Credit: Reuters/Akintunde Akinleye
OLOIBIRI Nigeria (Reuters) - When foreign oil explorers first arrived in his remote Nigerian village, Sunday Inengite Ikpesu welcomed them with open arms thinking they were here to expand the community's palm oil trade.
World
More than 50 years later, the frail 75-year-old chief of Oloibiri still regrets his naivety.
"They told the elders they were looking for oil. We were excited because we thought it was palm oil," Ikpesu said sitting on his porch in his simple one-storey home close to where Shell D'Arcy, the predecessor to today's Shell Nigeria, drilled the country's first oil well in 1956.
"Our happiness later turned into sorrow when we saw the oil spills."
After five decades of widespread pollution, corruption and conflict, Nigeria's oil saga offers countless lessons of what not to do as a major energy producer.
The OPEC member has seen over 2,400 oil spills since 2006, many of them left to fester in the creeks of the Niger Delta.
Its oil-stained waterways and devastated fishing stocks offer a stark warning for the United States as it tries to clean up its worst ever oil spill in the Gulf of Mexico.
Millions of gallons of oil have poured in the U.S. Gulf since an April 20 offshore rig blast killed 11 workers and blew out a BP well.
The spill has soiled 120 miles of U.S. coastline, imperiled multi-billion dollar fishing and tourism industries and killed birds, sea turtles and dolphins.
Shell's chairman in Nigeria, Mutiu Sunmonu, told Reuters comparing the Niger Delta to the Gulf of Mexico was unfair, pointing out the majority of spills in Nigeria are caused by sabotage and oil thieves tapping into pipelines.
The Anglo-Dutch firm says it is committed to cleaning up spills whatever their cause, but says armed gangs and even local communities sometimes prevent it reaching spill sites.
HISTORY LESSON
Studying Nigeria's oil history also provides cautionary tales for newer oil producers, like fellow West African nation Ghana, that are hoping to prevent the natural resource from becoming a curse for their own economies.
Standard Bank has estimated the Nigerian government received a nominal $436 billion in direct hydrocarbon revenues and taxes between 1970 and 2007, or around $1.2 trillion in today's money.
Decades of government mismanagement and corruption have lined the pockets of a small elite, while the vast majority of Nigeria's 140 million people survive on less than $2 a day.
"We regret it.

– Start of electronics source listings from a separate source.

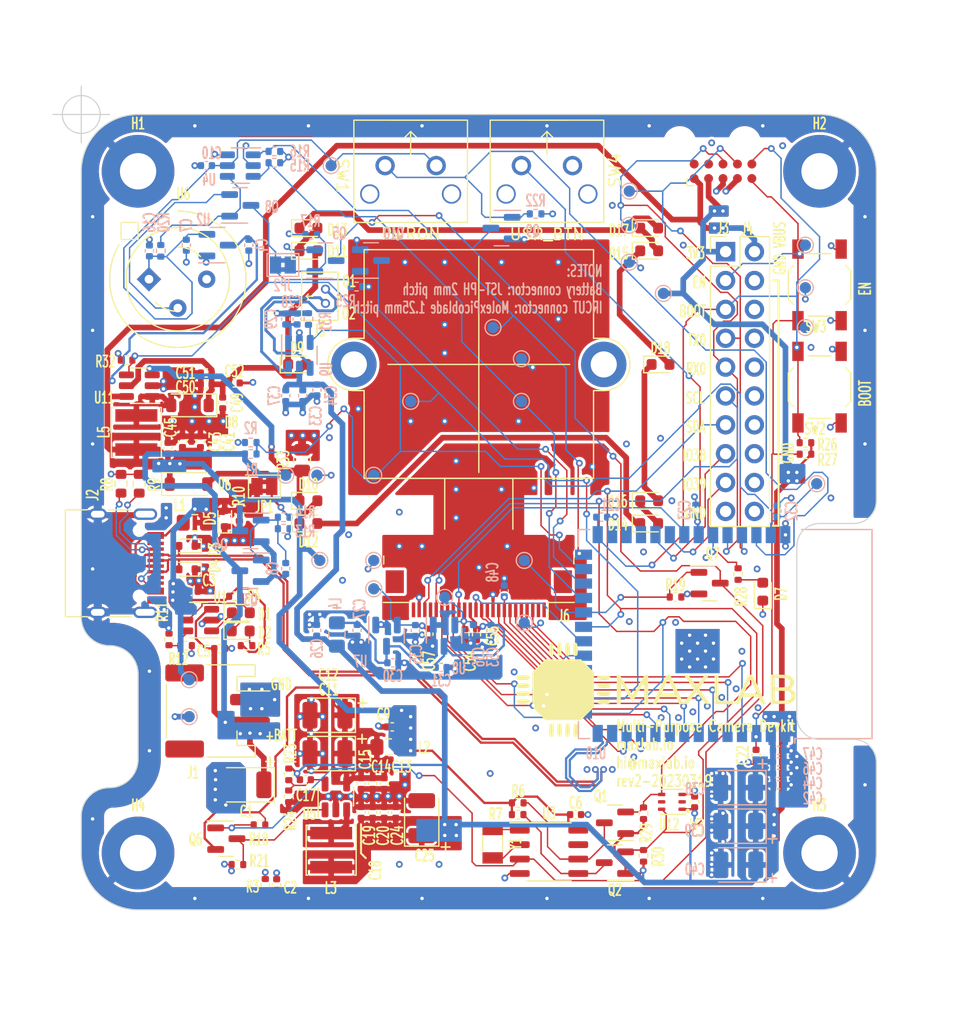
<source format=kicad_pcb>
(kicad_pcb (version 20221018) (generator pcbnew)

  (general
    (thickness 1.6)
  )

  (paper "A4")
  (title_block
    (title "MaxLab AI Camera PCB")
    (date "20230319")
    (rev "rev2")
  )

  (layers
    (0 "F.Cu" signal)
    (1 "In1.Cu" signal)
    (2 "In2.Cu" signal)
    (31 "B.Cu" signal)
    (32 "B.Adhes" user "B.Adhesive")
    (33 "F.Adhes" user "F.Adhesive")
    (34 "B.Paste" user)
    (35 "F.Paste" user)
    (36 "B.SilkS" user "B.Silkscreen")
    (37 "F.SilkS" user "F.Silkscreen")
    (38 "B.Mask" user)
    (39 "F.Mask" user)
    (40 "Dwgs.User" user "User.Drawings")
    (41 "Cmts.User" user "User.Comments")
    (42 "Eco1.User" user "User.Eco1")
    (43 "Eco2.User" user "User.Eco2")
    (44 "Edge.Cuts" user)
    (45 "Margin" user)
    (46 "B.CrtYd" user "B.Courtyard")
    (47 "F.CrtYd" user "F.Courtyard")
    (48 "B.Fab" user)
    (49 "F.Fab" user)
    (50 "User.1" user)
    (51 "User.2" user)
    (52 "User.3" user)
    (53 "User.4" user)
    (54 "User.5" user)
    (55 "User.6" user)
    (56 "User.7" user)
    (57 "User.8" user)
    (58 "User.9" user)
  )

  (setup
    (stackup
      (layer "F.SilkS" (type "Top Silk Screen") (color "White"))
      (layer "F.Paste" (type "Top Solder Paste"))
      (layer "F.Mask" (type "Top Solder Mask") (color "Black") (thickness 0.01))
      (layer "F.Cu" (type "copper") (thickness 0.035))
      (layer "dielectric 1" (type "core") (thickness 0.48) (material "FR4") (epsilon_r 4.5) (loss_tangent 0.02))
      (layer "In1.Cu" (type "copper") (thickness 0.035))
      (layer "dielectric 2" (type "prepreg") (thickness 0.48) (material "FR4") (epsilon_r 4.5) (loss_tangent 0.02))
      (layer "In2.Cu" (type "copper") (thickness 0.035))
      (layer "dielectric 3" (type "core") (thickness 0.48) (material "FR4") (epsilon_r 4.5) (loss_tangent 0.02))
      (layer "B.Cu" (type "copper") (thickness 0.035))
      (layer "B.Mask" (type "Bottom Solder Mask") (color "Black") (thickness 0.01))
      (layer "B.Paste" (type "Bottom Solder Paste"))
      (layer "B.SilkS" (type "Bottom Silk Screen") (color "White"))
      (copper_finish "None")
      (dielectric_constraints no)
    )
    (pad_to_mask_clearance 0)
    (aux_axis_origin 95 45)
    (grid_origin 95 45)
    (pcbplotparams
      (layerselection 0x00310fc_ffffffff)
      (plot_on_all_layers_selection 0x0000000_00000000)
      (disableapertmacros false)
      (usegerberextensions true)
      (usegerberattributes true)
      (usegerberadvancedattributes false)
      (creategerberjobfile false)
      (dashed_line_dash_ratio 12.000000)
      (dashed_line_gap_ratio 3.000000)
      (svgprecision 6)
      (plotframeref false)
      (viasonmask false)
      (mode 1)
      (useauxorigin true)
      (hpglpennumber 1)
      (hpglpenspeed 20)
      (hpglpendiameter 15.000000)
      (dxfpolygonmode true)
      (dxfimperialunits true)
      (dxfusepcbnewfont true)
      (psnegative false)
      (psa4output false)
      (plotreference true)
      (plotvalue false)
      (plotinvisibletext false)
      (sketchpadsonfab false)
      (subtractmaskfromsilk true)
      (outputformat 1)
      (mirror false)
      (drillshape 0)
      (scaleselection 1)
      (outputdirectory "fab/jlcpcb/gerbs/")
    )
  )

  (net 0 "")
  (net 1 "GND")
  (net 2 "GNDPWR")
  (net 3 "VBUS")
  (net 4 "+BATT")
  (net 5 "/PWR_PIR")
  (net 6 "+3V3")
  (net 7 "/ESP_BOOT")
  (net 8 "/ESP_EN")
  (net 9 "/USR_BTN")
  (net 10 "+2V8")
  (net 11 "+1V2")
  (net 12 "/CAM.PCLK")
  (net 13 "+5V")
  (net 14 "/UD-")
  (net 15 "/UD+")
  (net 16 "/TXD0")
  (net 17 "/RXD0")
  (net 18 "/IO38")
  (net 19 "/IO39")
  (net 20 "Net-(D1-A)")
  (net 21 "Net-(D1-K)")
  (net 22 "/CAM.D4")
  (net 23 "/CAM.D3")
  (net 24 "/CAM.D5")
  (net 25 "/CAM.D2")
  (net 26 "/CAM.D6")
  (net 27 "/CAM.D7")
  (net 28 "/CAM.D8")
  (net 29 "/CAM.MCLK")
  (net 30 "/CAM.D9")
  (net 31 "/CAM.HREF")
  (net 32 "/CAM.PWDN")
  (net 33 "/CAM.VSYNC")
  (net 34 "/CAM.RST")
  (net 35 "/CAM.SCL")
  (net 36 "/CAM.SDA")
  (net 37 "Net-(D2-A)")
  (net 38 "Net-(D2-K)")
  (net 39 "Net-(D7-A)")
  (net 40 "Net-(D10-A)")
  (net 41 "Net-(D11-K)")
  (net 42 "Net-(D10-K)")
  (net 43 "Net-(D11-A)")
  (net 44 "Net-(J2-VBUS-PadA4)")
  (net 45 "Net-(J2-CC1)")
  (net 46 "/PWR_EN")
  (net 47 "unconnected-(J2-SBU1-PadA8)")
  (net 48 "Net-(J2-CC2)")
  (net 49 "/BATT_DETECT")
  (net 50 "unconnected-(J2-SBU2-PadB8)")
  (net 51 "/PIR_CTRL_LE")
  (net 52 "/PIR_CTRL_D")
  (net 53 "/USR_LED")
  (net 54 "/IRCUT_CTRL")
  (net 55 "/IRLED_PWM")
  (net 56 "unconnected-(J3-Pin_10-Pad10)")
  (net 57 "unconnected-(J3-Pin_9-Pad9)")
  (net 58 "Net-(J5-Pin_2)")
  (net 59 "/PWRON_DET")
  (net 60 "Net-(J5-Pin_1)")
  (net 61 "unconnected-(J6-Pin_1-Pad1)")
  (net 62 "unconnected-(J6-Pin_2-Pad2)")
  (net 63 "/PIR_OUT")
  (net 64 "unconnected-(J6-Pin_24-Pad24)")
  (net 65 "Net-(JP2-B)")
  (net 66 "Net-(JP2-A)")
  (net 67 "Net-(Q2-D)")
  (net 68 "Net-(Q5-D)")
  (net 69 "Net-(Q6-D)")
  (net 70 "Net-(Q8-G)")
  (net 71 "Net-(Q8-S)")
  (net 72 "+3.3VA")
  (net 73 "Net-(U5-FB)")
  (net 74 "Net-(U9-CE)")
  (net 75 "Net-(D8-K)")
  (net 76 "Net-(D6-A)")
  (net 77 "Net-(D8-A)")
  (net 78 "Net-(D12-A)")
  (net 79 "Net-(D13-K)")
  (net 80 "Net-(D14-A)")
  (net 81 "Net-(D15-K)")
  (net 82 "Net-(D16-A)")
  (net 83 "Net-(D17-K)")
  (net 84 "Net-(U5-LX)")
  (net 85 "unconnected-(U10-SPIIO6{slash}GPIO35{slash}FSPID{slash}SUBSPID-Pad28)")
  (net 86 "unconnected-(U10-SPIIO7{slash}GPIO36{slash}FSPICLK{slash}SUBSPICLK-Pad29)")
  (net 87 "unconnected-(U10-SPIDQS{slash}GPIO37{slash}FSPIQ{slash}SUBSPIQ-Pad30)")
  (net 88 "Net-(Q3-G)")
  (net 89 "Net-(Q3-S)")
  (net 90 "Net-(Q6-S)")
  (net 91 "Net-(Q1-D)")
  (net 92 "Net-(U1-PROG)")
  (net 93 "Net-(U3-OSCI)")
  (net 94 "Net-(U3-OSCO)")
  (net 95 "unconnected-(U3-CLKOUT-Pad7)")
  (net 96 "unconnected-(U12-NC-Pad2)")
  (net 97 "unconnected-(U12-INT-Pad5)")

  (footprint "Capacitor_SMD:C_0402_1005Metric" (layer "F.Cu") (at 107.192 92))

  (footprint "00-kiml-optical:Lite-On_LTR-303ALS-01" (layer "F.Cu") (at 147 105.5 180))

  (footprint "MountingHole:MountingHole_3.2mm_M3_Pad_TopBottom" (layer "F.Cu") (at 100 110))

  (footprint "Package_SO:SO-8_3.9x4.9mm_P1.27mm" (layer "F.Cu") (at 136.18 109.9))

  (footprint "MountingHole:MountingHole_3.2mm_M3_Pad_TopBottom" (layer "F.Cu") (at 100 50))

  (footprint "00-kiml-inductor-smd:L_Sunlord_SWPA40xxS" (layer "F.Cu") (at 117 109.75 -90))

  (footprint "Capacitor_SMD:C_0402_1005Metric" (layer "F.Cu") (at 120.654 103.886 -90))

  (footprint "Resistor_SMD:R_0603_1608Metric" (layer "F.Cu") (at 100.1 77.5 90))

  (footprint "00-kiml-optical:ircut_filter_M12_10mm_noname" (layer "F.Cu") (at 130 67))

  (footprint "Capacitor_SMD:C_0402_1005Metric" (layer "F.Cu") (at 138.52 106.62))

  (footprint "Resistor_SMD:R_0402_1005Metric" (layer "F.Cu") (at 108.75 111.02 180))

  (footprint "Resistor_SMD:R_0603_1608Metric" (layer "F.Cu") (at 98.5 77.5 90))

  (footprint "Resistor_SMD:R_0402_1005Metric" (layer "F.Cu") (at 110.69 107.53 180))

  (footprint "Diode_SMD:D_SOD-523" (layer "F.Cu") (at 104.3075 82.97 180))

  (footprint "Button_Switch_SMD:SW_SPST_TL3342" (layer "F.Cu") (at 160 69 -90))

  (footprint "00-kiml-crystal-smd:Crystal_SMD_3215-2Pin_3.2x1.5mm" (layer "F.Cu") (at 131.22 109.18 -90))

  (footprint "Inductor_SMD:L_0805_2012Metric_Pad1.15x1.40mm_HandSolder" (layer "F.Cu") (at 105 80.93))

  (footprint "Capacitor_SMD:C_0402_1005Metric" (layer "F.Cu") (at 107.45 70.385 -90))

  (footprint "LED_SMD:LED_0603_1608Metric" (layer "F.Cu") (at 155 87 90))

  (footprint "Resistor_SMD:R_0402_1005Metric" (layer "F.Cu") (at 158.76 73.89))

  (footprint "LED_SMD:LED_0603_1608Metric" (layer "F.Cu") (at 109.036487 90.459099))

  (footprint "LED_SMD:LED_0603_1608Metric" (layer "F.Cu") (at 115 81))

  (footprint "Resistor_SMD:R_0402_1005Metric" (layer "F.Cu") (at 109.55 91.75))

  (footprint "00-kiml-capacitor-tantalum:CP_EIA-3528-15_AVX-H" (layer "F.Cu") (at 109.5375 104 180))

  (footprint "Resistor_SMD:R_0402_1005Metric" (layer "F.Cu") (at 133.42 106.62))

  (footprint "Capacitor_SMD:C_0402_1005Metric" (layer "F.Cu") (at 129.798 90.781 90))

  (footprint "Resistor_SMD:R_0402_1005Metric" (layer "F.Cu") (at 144.5 106.5 90))

  (footprint "00-kiml-switch-button-tht:SW_PB_90deg_K2-1102AQ-H4CW-01" (layer "F.Cu") (at 136 49.5 180))

  (footprint "00-kiml-capacitor-tantalum:CP_EIA-3528-15_AVX-H" (layer "F.Cu") (at 116.675 101.25 180))

  (footprint "00-kiml-inductor-smd:L_Sunlord_SWPA40xxS" (layer "F.Cu") (at 99.85 72.99 90))

  (footprint "LED_SMD:LED_0603_1608Metric" (layer "F.Cu") (at 115 57))

  (footprint "Capacitor_SMD:C_0402_1005Metric" (layer "F.Cu") (at 122.38 98.9))

  (footprint "Resistor_SMD:R_0402_1005Metric" (layer "F.Cu") (at 108.92 80.26 -90))

  (footprint "00-kiml-connector-jst:JST_PH_S2B-PH-SM4-TB_1x02-1MP_P2.00mm_Horizontal" (layer "F.Cu") (at 107 97.5 -90))

  (footprint "Inductor_SMD:L_0805_2012Metric_Pad1.15x1.40mm_HandSolder" (layer "F.Cu") (at 122.05 100.67 180))

  (footprint "LED_SMD:LED_0603_1608Metric" (layer "F.Cu") (at 145 79))

  (footprint "Capacitor_SMD:C_0402_1005Metric" (layer "F.Cu") (at 114.73 103.55))

  (footprint "Jumper:SolderJumper-2_P1.3mm_Bridged2Bar_Pad1.0x1.5mm" (layer "F.Cu") (at 111.12 77.74 180))

  (footprint "LED_SMD:LED_0603_1608Metric" (layer "F.Cu") (at 115 79))

  (footprint "Resistor_SMD:R_0402_1005Metric" (layer "F.Cu") (at 113.27 103.08 -90))

  (footprint "Capacitor_SMD:C_0402_1005Metric" (layer "F.Cu") (at 103.91 73.8 -90))

  (footprint "LED_SMD:LED_0603_1608Metric" (layer "F.Cu") (at 109.048986 88.859099))

  (footprint "Resistor_SMD:R_0402_1005Metric" (layer "F.Cu") (at 113.26 105.01 -90))

  (footprint "Capacitor_SMD:C_0402_1005Metric" (layer "F.Cu") (at 112.2 112.78 -90))

  (footprint "Package_TO_SOT_SMD:SOT-23-6" (layer "F.Cu") (at 100.11 68.87 180))

  (footprint "00-kiml-connector-fpc-ffc:Jushuo_AFC01-S24FCC-00_1x24-1MP_P0.50_Horizontal" (layer "F.Cu")
    (tstamp 63b1848e-7a47-40b4-93c1-d26581a4ed6f)
    (at 130 87 180)
    (descr "Jushuo AFC01, FFC/FPC connector, AFC01-S24FCC-00, 24 Pins per row (https://datasheet.lcsc.com/lcsc/1811021338_JUSHUO-AFC01-S24FCC-00_C262276.pdf)")
    (tags "connector jushuo horizontal")
    (property "LNK1" "https://jlcpcb.com/partdetail/Jushuo-AFC01_S24FCC00/C262276")
    (property "MFR" "JUSHUO")
    (property "MPN" "AFC01-S24FCC-00")
    (property "SNB1" "Extended Part")
    (property "SPL1" "JLCPCB")
    (property "SPN1" "C262276")
    (property "Sheetfile" "ai-camera-rev2.kicad_sch")
    (property "Sheetname" "")
    (property "UserValue" "CAMERA")
    (property "ki_description" "Clamshell 24 Bottom Contact Surface Mount 0.5mm SMD,P=0.5mm FFC/FPC Connectors ROHS")
    (property "ki_keywords" "connector")
    (path "/d3ee9f7a-6e01-4079-91cf-54e266b3ac8e")
    (attr smd)
    (fp_text reference "J6" (at -7.49 -2.13 180) (layer "F.SilkS")
        (effects (font (size 1 0.6) (thickness 0.15)))
      (tstamp 7c439ed5-ac7a-4ff0-8c14-2047e9fcc339)
    )
    (fp_text value "Conn_01x24_FFC_0.5mm_AFC01-S24FCC-00" (at 0 5.4 180 unlocked) (layer "F.Fab") hide
        (effects (font (size 1 1) (thickness 0.15)))
      (tstamp 01b7567c-a120-4fdc-b0cf-7a80a38594d5)
    )
    (fp_text user "${REFERENCE}" (at 0 1.4 180 unlocked) (layer "F.Fab")
        (effects (font (size 1 1) (thickness 0.15)))
      (tstamp d4ee7163-394b-4fc6-9bad-2622673ed3d2)
    )
    (fp_line (start -8.37 2.45) (end -8.37 3.13)
      (stroke (width 0.12) (type solid)) (layer "F.SilkS") (tstamp a8519bef-a7a2-4900-9749-93e5891782e5))
    (fp_line (start -6.1 -0.95) (end -8.4 -0.95)
      (stroke (width 0.12) (type solid)) (layer "F.SilkS") (tstamp 5a65ecde-92a6-4986-97c1-a9a038ba5b26))
    (fp_line (start -6.1 -0.95) (end -6.1 -2.25)
      (stroke (width 0.12) (type solid)) (layer "F.SilkS") (tstamp be6ceb90-1751-40c8-aeb8-fde06937d835))
    (fp_line (start 6.1 -0.95) (end 8.4 -0.95)
      (stroke (width 0.12) (type solid)) (layer "F.SilkS") (tstamp 6611c065-7086-448f-a1db-d604fa6a192b))
    (fp_line (start 8.37 2.45) (end 8.37 3.13)
      (stroke (width 0.12) (type solid)) (layer "F.SilkS") (tstamp 9293052d-fbf7-4b14-bd59-6f832d22fca4))
    (fp_line (start -9.3 -1.25) (end -9.3 4.15)
      (stroke (width 0.05) (type solid)) (layer "F.CrtYd") (tstamp af64649e-b40a-40bf-aeea-9c43b9fc71bc))
    (fp_line (start -9.3 4.15) (end 9.3 4.15)
      (stroke (width 0.05) (type solid)) (layer "F.CrtYd") (tstamp d899c451-9069-4ddb-9ca9-7a2603913b6f))
    (fp_line (start -6.4 -2.75) (end -6.4 -1.25)
      (stroke (width 0.05) (type solid)) (layer "F.CrtYd") (tstamp 32e007a2-88e1-4528-9f4a-5afde8fc6ccb))
    (fp_line (start -6.4 -1.25) (end -9.3 -1.25)
      (stroke (width 0.05) (type solid)) (layer "F.CrtYd") (tstamp ebde235d-166d-4218-8741-1bf66620a5ec))
    (fp_line (start 6.4 -2.75) (end -6.4 -2.75)
      (stroke (width 0.05) (type solid)) (layer "F.CrtYd") (tstamp 180da493-7608-4871-ab76-0753d3e84961))
    (fp_line (start 6.4 -1.25) (end 6.4 -2.75)
      (stroke (width 0.05) (type solid)) (layer "F.CrtYd") (tstamp e2a27e35-ae6f-4e77-8bbd-690fddb89a9f))
    (fp_line (start 9.3 -1.25) (end 6.4 -1.25)
      (stroke (width 0.05) (type solid)) (layer "F.CrtYd") (tstamp 01f6820d-8e88-48da-9d2f-66628fcef99e))
    (fp_line (start 9.3 4.15) (end 9.3 -1.25)
      (stroke (width 0.05) (type solid)) (layer "F.CrtYd") (tstamp 251b11de-e4ff-4d00-bf18-85aabf4bdee0))
    (fp_line (start -8.8 3.25) (end -8.8 3.65)
      (stroke (width 0.1) (type solid)) (layer "F.Fab") (tstamp b1e98b77-28c3-4f86-9b61-8721df128231))
    (fp_line (start -8.8 3.65) (end 8.8 3.65)
      (stroke (width 0.1) (type solid)) (layer "F.Fab") (tstamp 6ab060a7-3f5c-49f5-8fb9-bdc51799c3d3))
    (fp_line (start -8.25 -0.75) (end 8.25 -0.75)
      (stroke (width 0.1) (type solid)) (layer "F.Fab") (tstamp 9a680ac2-658f-41b4-a708-208cdd9c28e9))
    (fp_line (start -8.25 3.25) (end -8.8 3.25)
      (stroke (width 0.1) (type solid)) (layer "F.Fab") (tstamp ddbbb9da-f433-43b9-b0e6-e66c0e4cc3cc))
    (fp_
... [1474249 chars truncated]
</source>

Now we come to understand oil is so important," Ikpesu said, his voice growing louder.
"If given the power ... to bring in the companies that have sucked us dry, I wouldn't mind killing everybody like they killed our people with their pollution," he shouted.
COCOYAMS, HAND FISHING
Before the discovery of oil, cocoyams in Oloibiri were as big as a child's arm and villagers could catch fish with their bare hands in the local pond, according to the local priest.
"If you go into the bush, our ponds are no longer holding fish. The area with palm oil is no longer yielding," said Rev. Sunny Ikobho. "This is because of this crude oil."
The remote village, located within a 40-minute drive from the Bayelsa state capital of Yenagoa, shows little evidence that it was once the main center of oil production in Africa.
At the side of the road to Oloibiri, a simple black stained sign says "Oloibiri Well, drilled June 1956, 12,008 feet," marking the spot where oil was first discovered in Africa's most populous country. Output from the well stopped decades ago.
Most of the buildings are small one or two-storey homes with corrugated roofs, while roads are dotted with gigantic potholes. Mains electricity is unreliable and so is the water supply.
"We didn't get any of the (oil) profits, we didn't get anything," Goodnews Ngieri, a 74-year-old farmer, said wearing a tattered old shirt with torn jeans. "This is why you see the place like it is."